For as long as wheat flour has been used for food, a small number of people have been allergic to the gluten in it. These celiac disease sufferers experience stomach pain, nausea and even intestinal damage. More recently, gluten-free food became a new diet craze and while it was ridiculous biologically, it turned gluten-free food into a diverse $4 billion market, which was good for the celiac community.

Flour can now be made from banana peels, almonds and various grains and new work adds sweet potatoes into the mix.

Recent work prepared samples of orange sweet potatoes (Ipomoea batatas) dried at either 122 or 176 F then ground once or twice. The team investigated many parameters for each sample, comparing them to store-bought sweet potato flour and a traditional wheat one. Regardless of drying temperature, grinding once damaged just enough of the starch to make it ideal for fermented products, such as gluten-free breads while grinding twice further disrupted the starch’s crystallinity, producing thickening agents ideal for porridges or sauces.

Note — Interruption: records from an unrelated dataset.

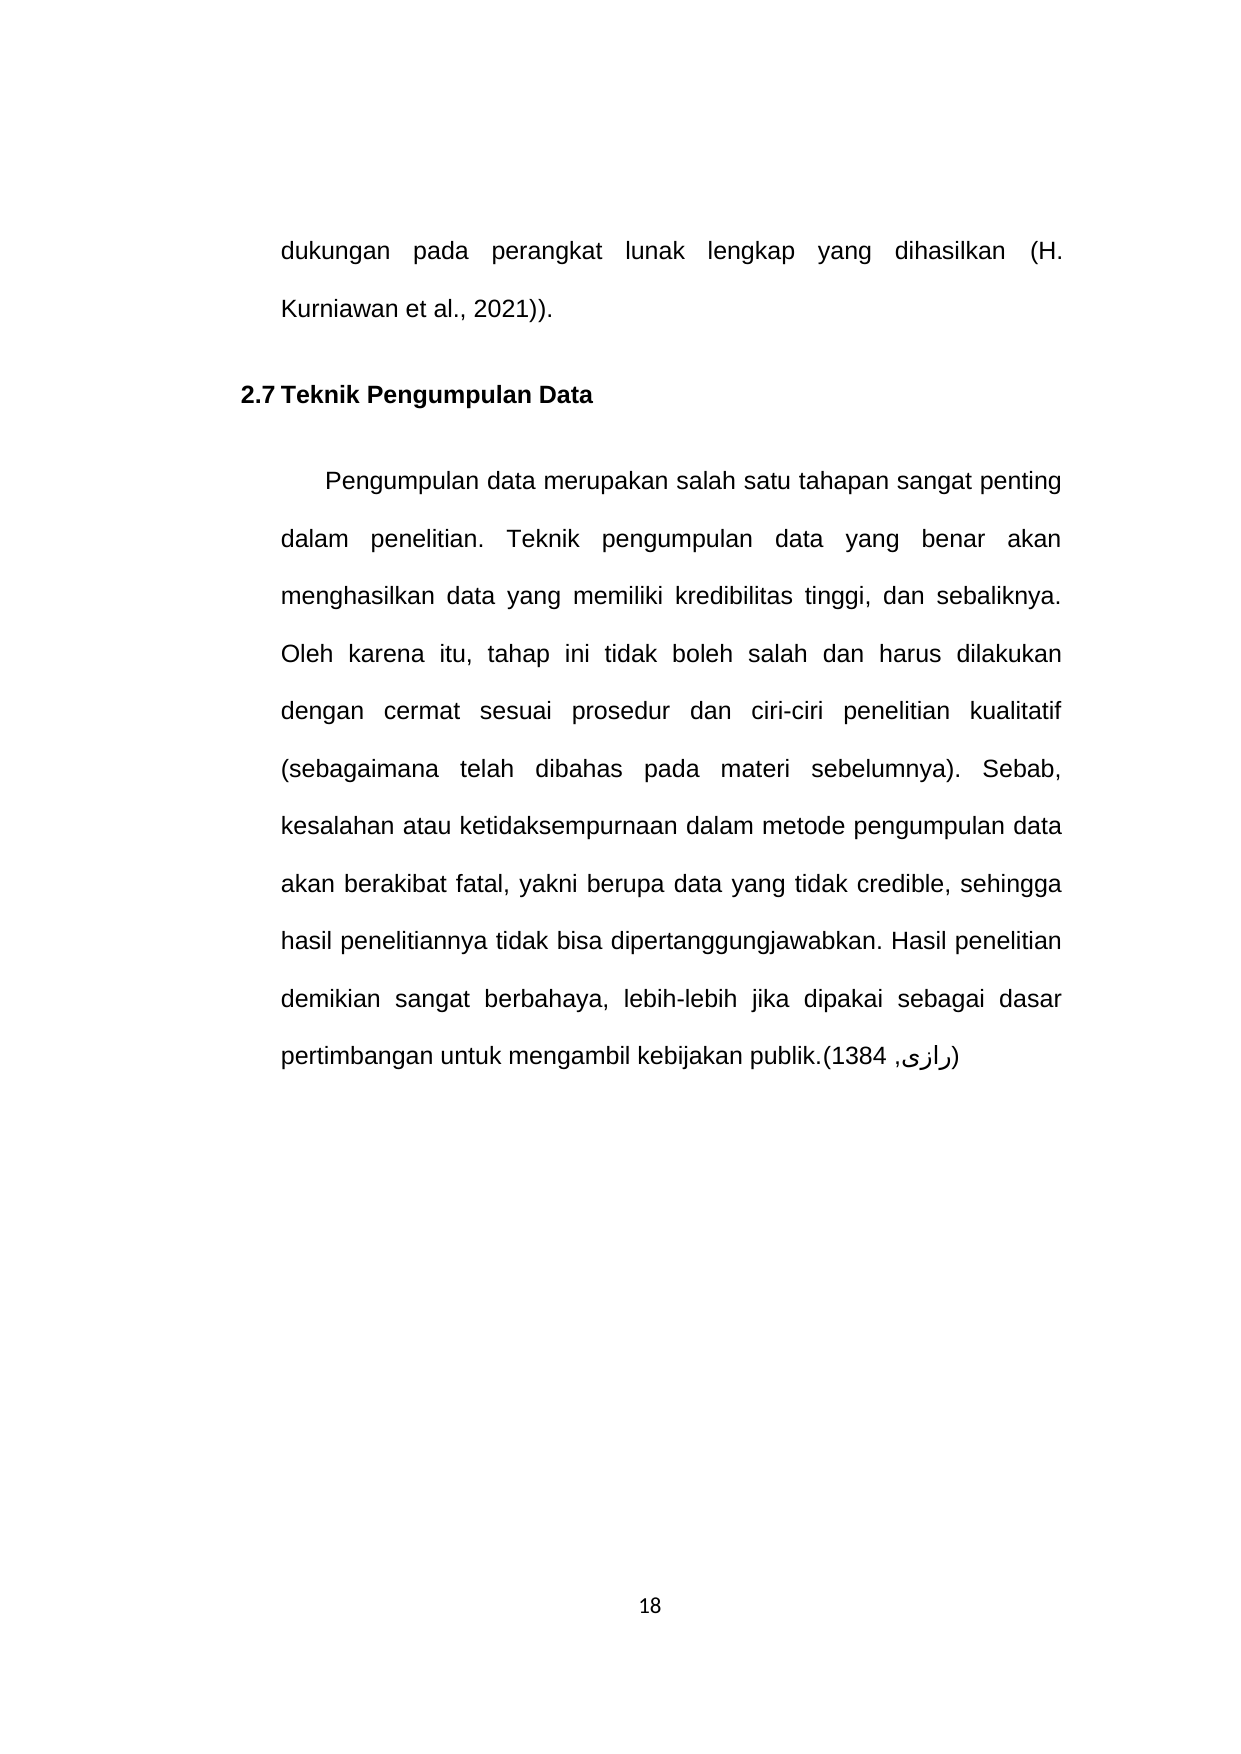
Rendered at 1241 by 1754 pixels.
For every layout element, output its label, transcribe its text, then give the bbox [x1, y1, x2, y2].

list Teknik Pengumpulan Data [241, 380, 1063, 409]
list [281, 236, 1063, 322]
list Pengumpulan data merupakan salah satu tahapan sangat penting dalam penelitian. Teknik pengumpulan data yang benar akan menghasilkan data yang memiliki kredibilitas tinggi, dan sebaliknya. Oleh karena itu, tahap ini tidak boleh salah dan harus dilakukan dengan cermat sesuai prosedur dan ciri-ciri penelitian kualitatif (sebagaimana telah dibahas pada materi sebelumnya). Sebab, kesalahan atau ketidaksempurnaan dalam metode pengumpulan data akan berakibat fatal, yakni berupa data yang tidak credible, sehingga hasil penelitiannya tidak bisa dipertanggungjawabkan. Hasil penelitian demikian sangat berbahaya, lebih-lebih jika dipakai sebagai dasar pertimbangan untuk mengambil kebijakan publik.(رازی, 1384) [281, 466, 1063, 1070]
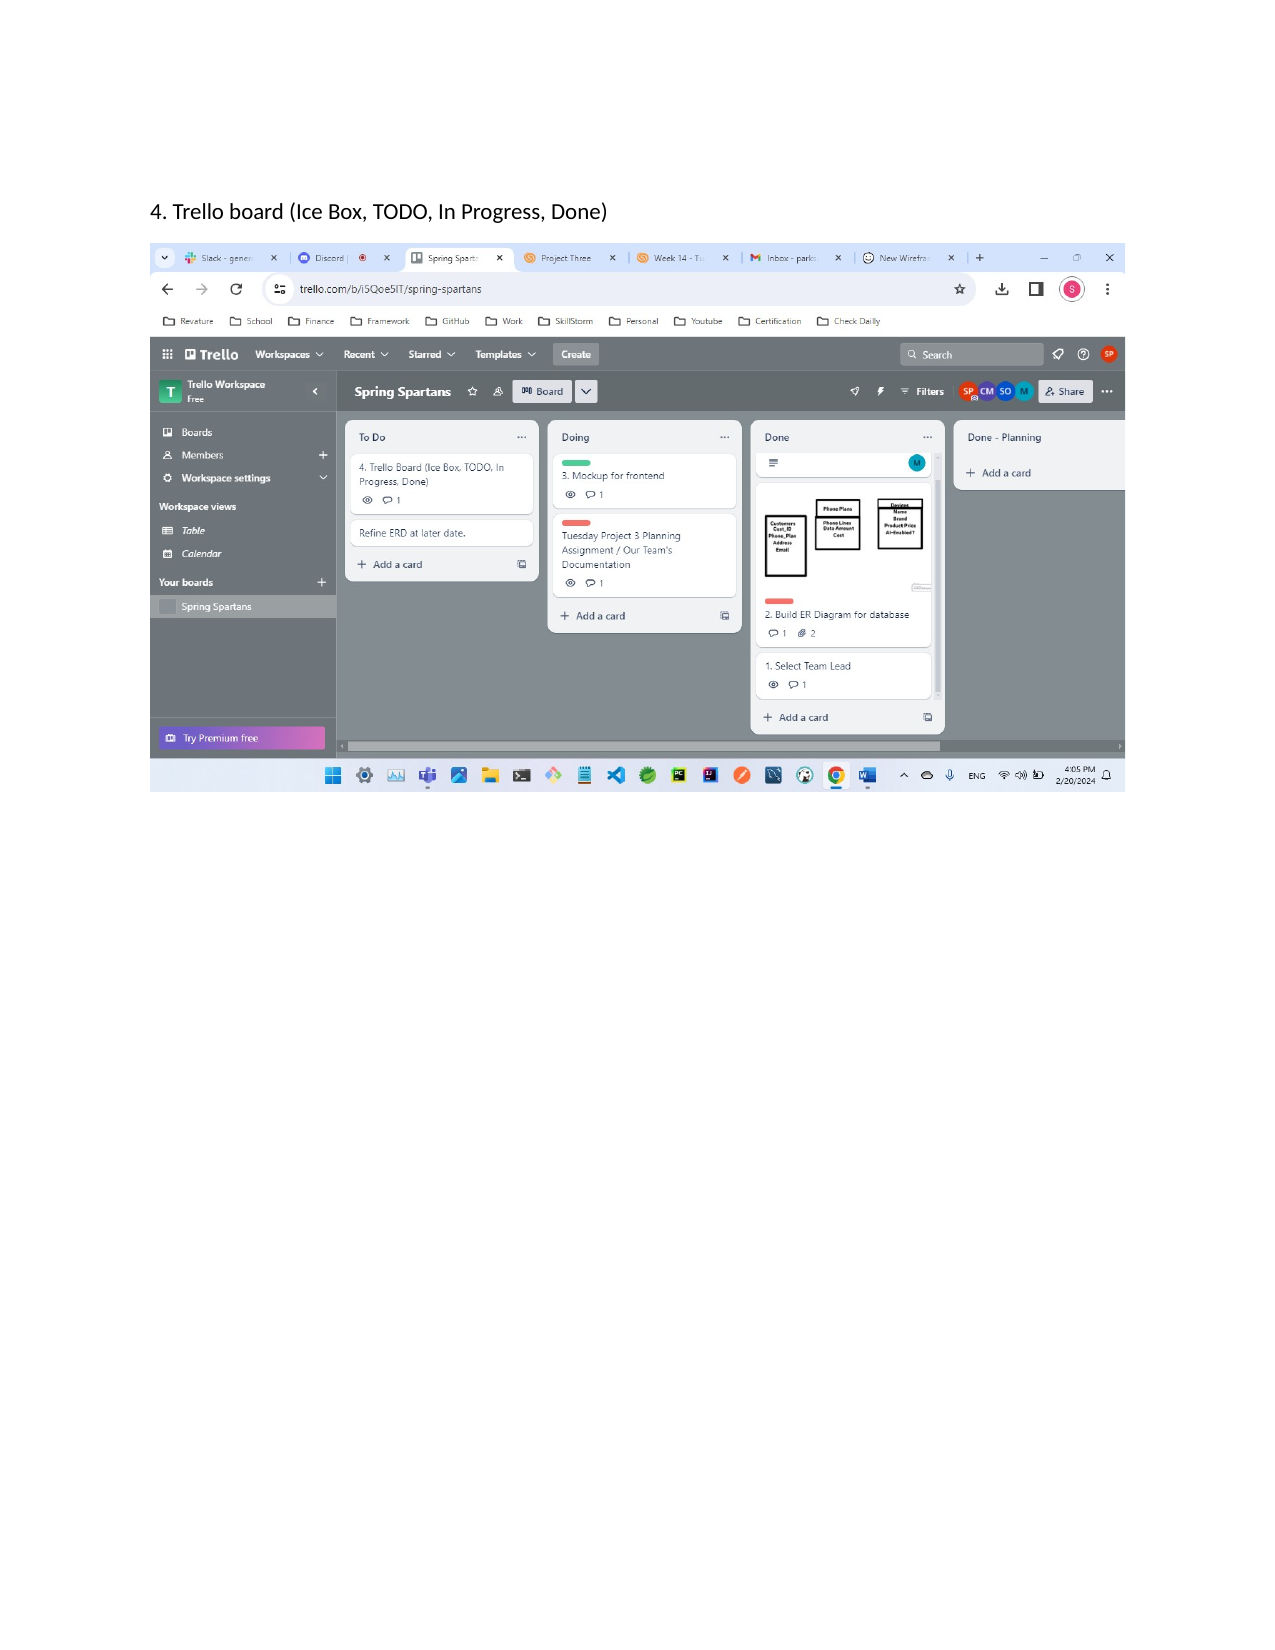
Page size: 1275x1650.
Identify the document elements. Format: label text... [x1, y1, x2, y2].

picture [150, 243, 1125, 792]
text 4. Trello board (Ice Box, TODO, In Progress, Done) [150, 197, 1125, 225]
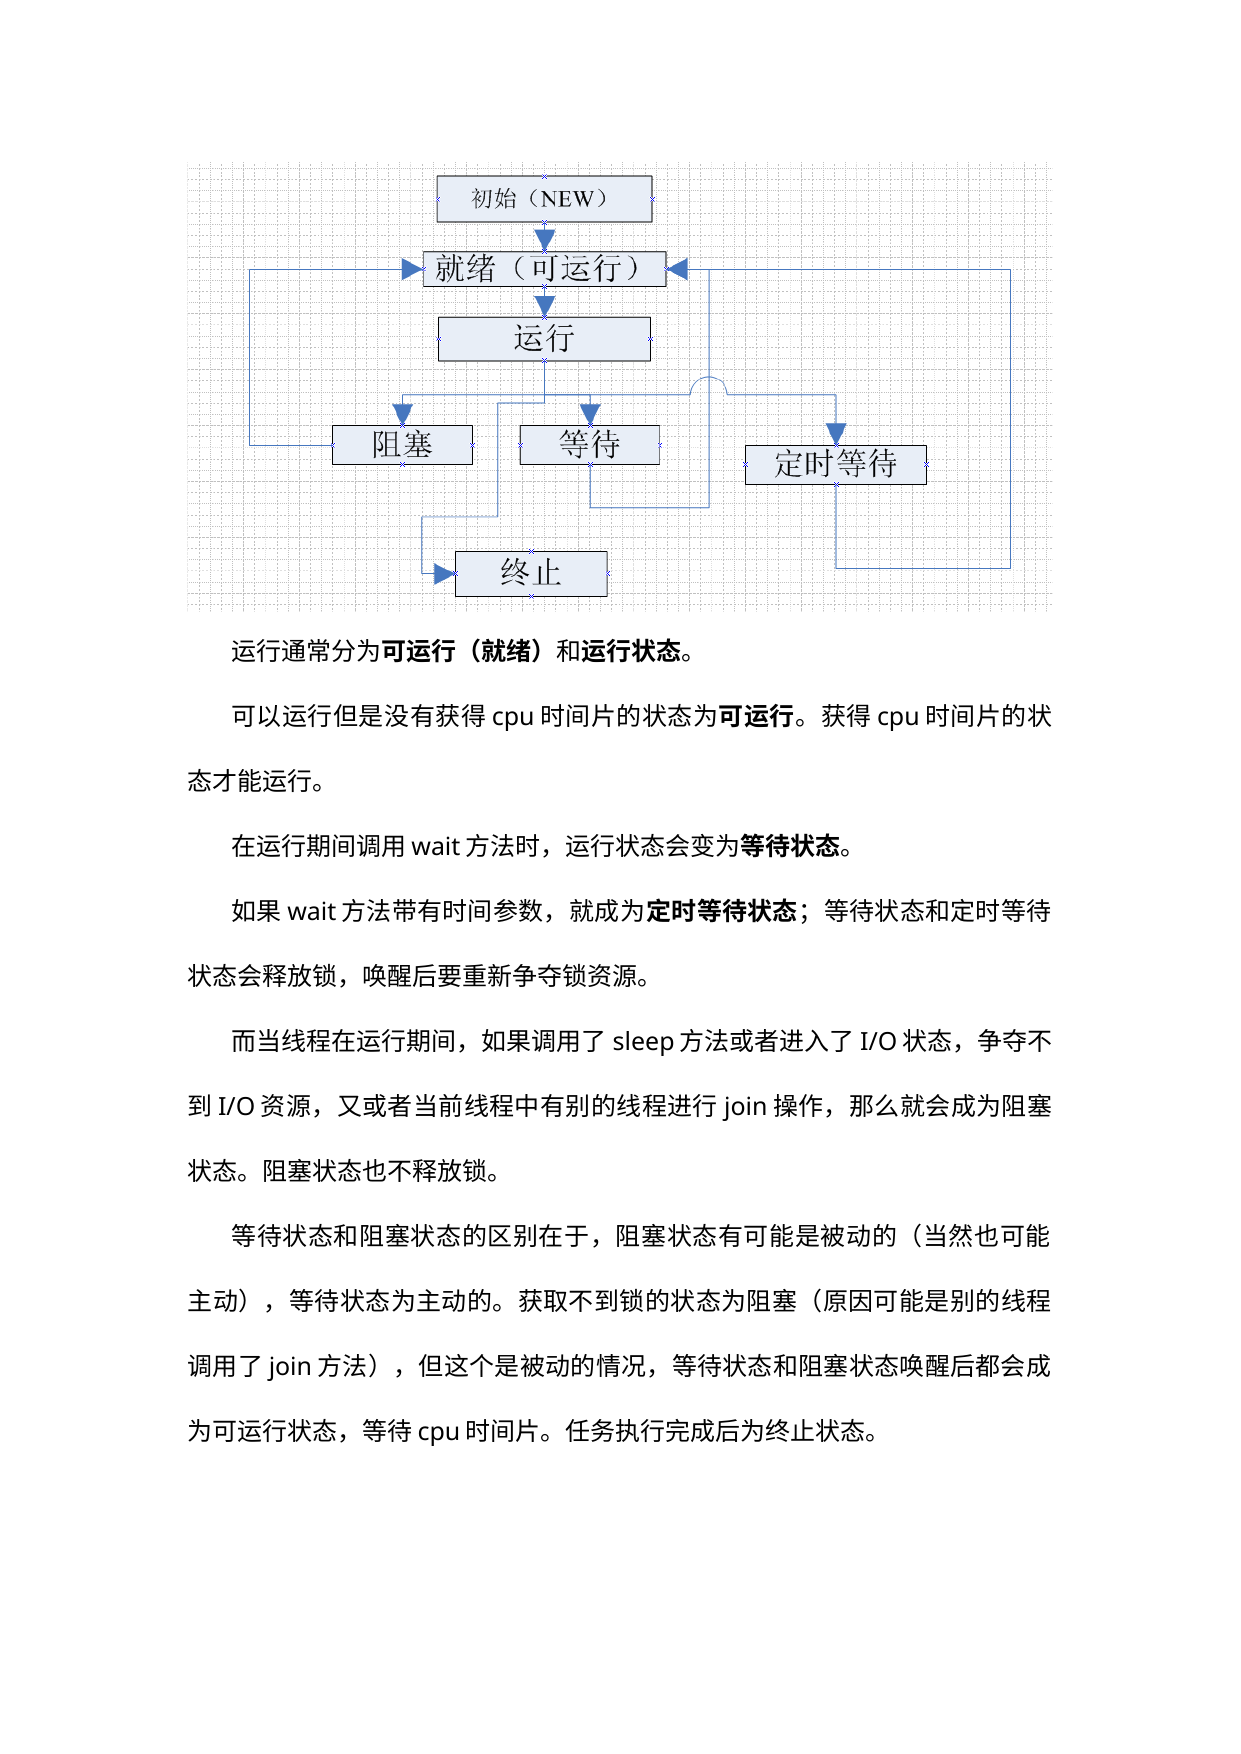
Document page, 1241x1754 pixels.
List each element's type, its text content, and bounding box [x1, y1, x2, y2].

text 可以运行但是没有获得cpu时间片的状态为可运行。获得cpu时间片的状态才能运行。 [187, 682, 1053, 812]
text 如果wait方法带有时间参数，就成为定时等待状态；等待状态和定时等待状态会释放锁，唤醒后要重新争夺锁资源。 [187, 877, 1053, 1007]
text 在运行期间调用wait方法时，运行状态会变为等待状态。 [187, 812, 1053, 877]
text 而当线程在运行期间，如果调用了sleep方法或者进入了I/O状态，争夺不到I/O资源，又或者当前线程中有别的线程进行join操作，那么就会成为阻塞状态。阻塞状态也不释放锁。 [187, 1007, 1053, 1202]
text 等待状态和阻塞状态的区别在于，阻塞状态有可能是被动的（当然也可能主动），等待状态为主动的。获取不到锁的状态为阻塞（原因可能是别的线程调用了join方法），但这个是被动的情况，等待状态和阻塞状态唤醒后都会成为可运行状态，等待cpu时间片。任务执行完成后为终止状态。 [187, 1202, 1053, 1462]
text 运行通常分为可运行（就绪）和运行状态。 [187, 617, 1053, 682]
picture [187, 162, 1053, 612]
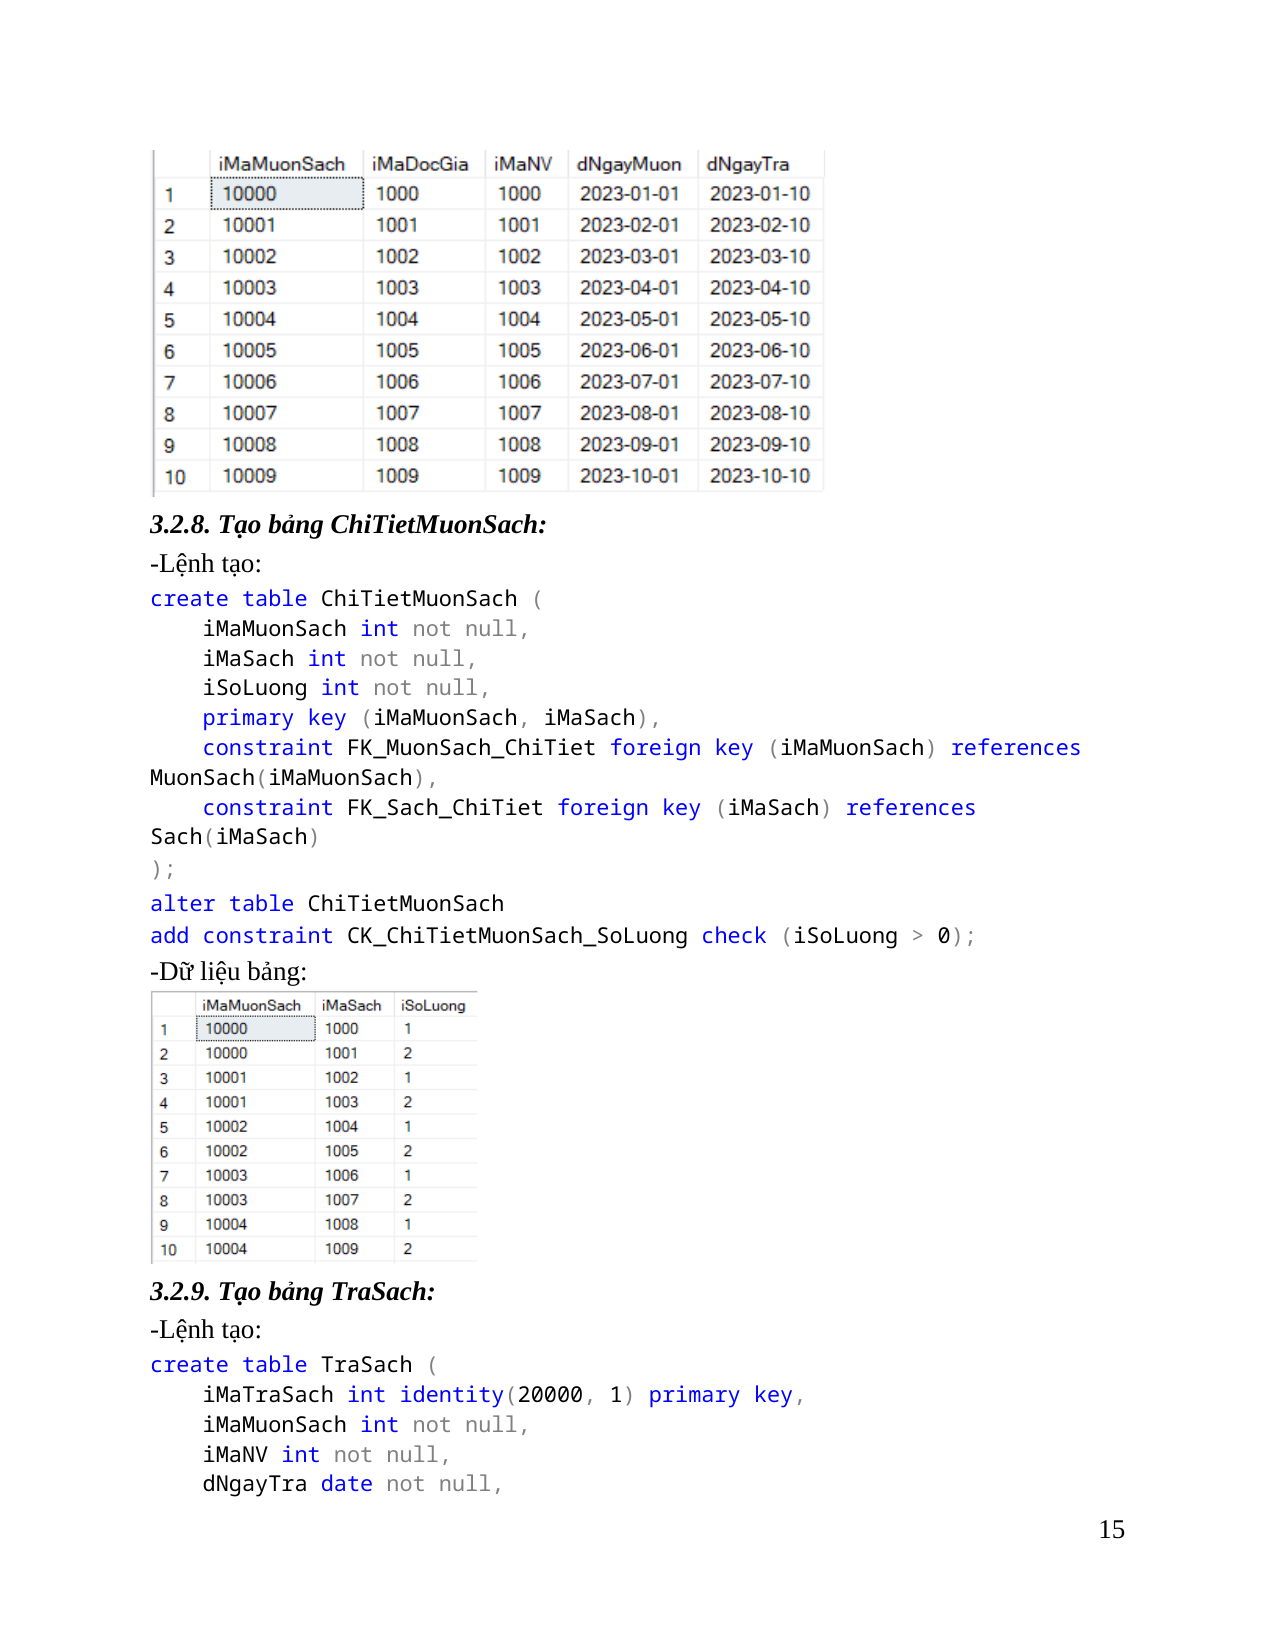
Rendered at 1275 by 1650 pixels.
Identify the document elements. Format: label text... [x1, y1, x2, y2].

text constraint FK_Sach_ChiTiet foreign key (iMaSach) references Sach(iMaSach) [150, 791, 1125, 851]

Ipomoea batatas have pretty flowers as well. Credit: University of Wisconsin.

When baked into a loaf of bread, the high-temperature-dried, single-ground sample featured higher antioxidant capacity than both the store-bought version and the wheat flour. The researchers say that these findings could help expand the applications for orange sweet potato flour, both for home cooks and the packaged food industry.